ACTIVITY:
Without changing a word, copy every line of the listing below and leave out the images.

START PROVIDED DATA

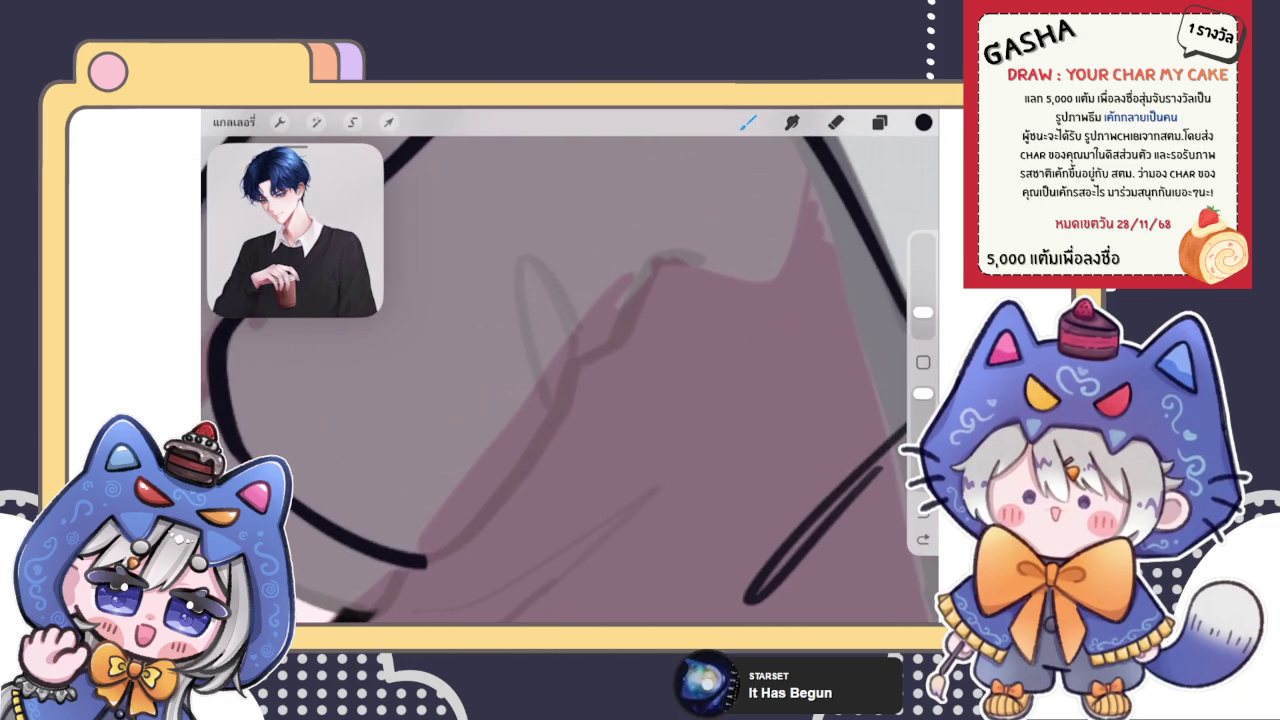
{"action": "left_click_drag", "start_coordinate": [662, 296], "coordinate": [699, 291]}
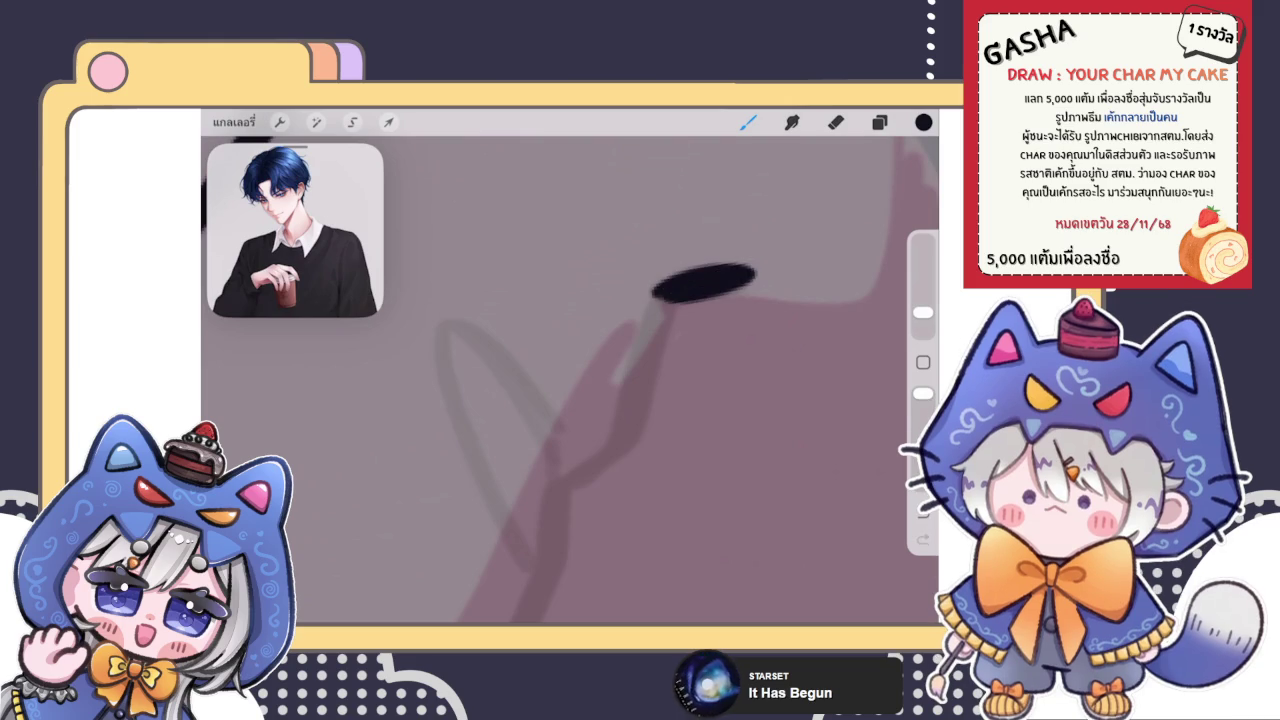
{"action": "left_click_drag", "start_coordinate": [622, 314], "coordinate": [742, 272]}
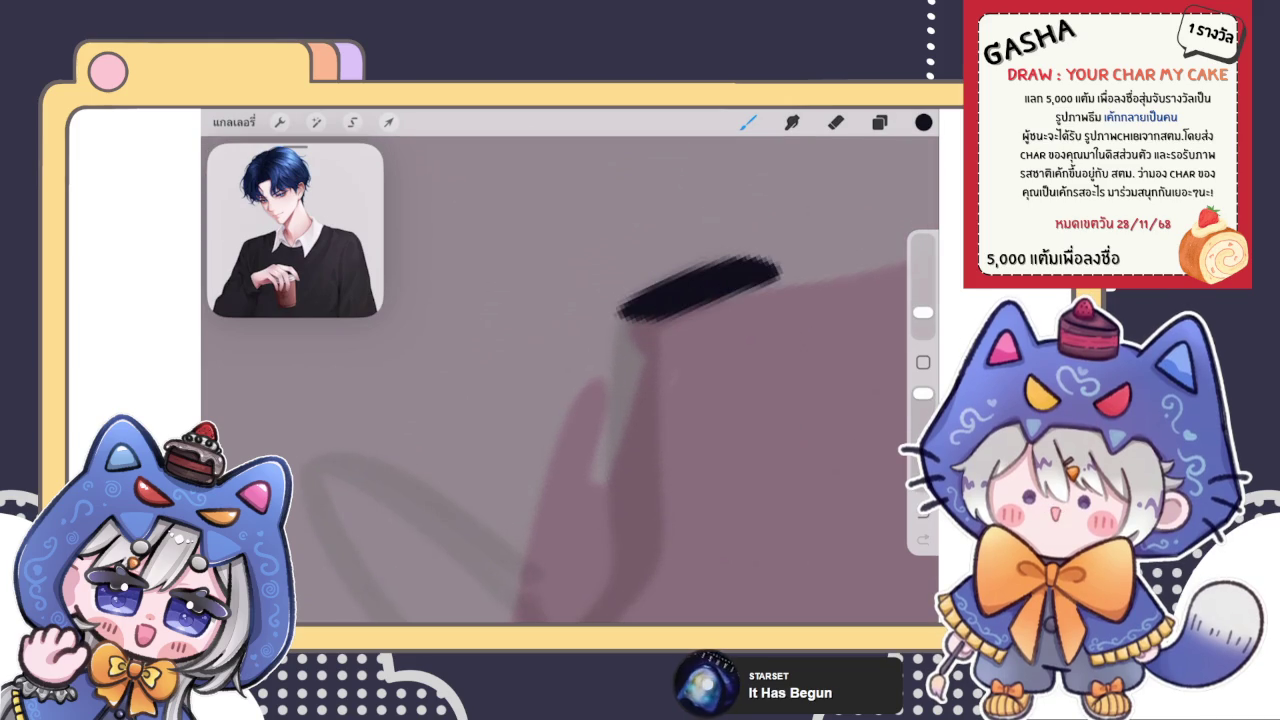
{"action": "key", "text": "ctrl+z"}
{"action": "left_click_drag", "start_coordinate": [515, 405], "coordinate": [660, 318]}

END PROVIDED DATA

TASK SOLUTION:
{"action": "left_click_drag", "start_coordinate": [662, 296], "coordinate": [699, 291]}
{"action": "left_click_drag", "start_coordinate": [622, 314], "coordinate": [742, 272]}
{"action": "key", "text": "ctrl+z"}
{"action": "left_click_drag", "start_coordinate": [515, 405], "coordinate": [660, 318]}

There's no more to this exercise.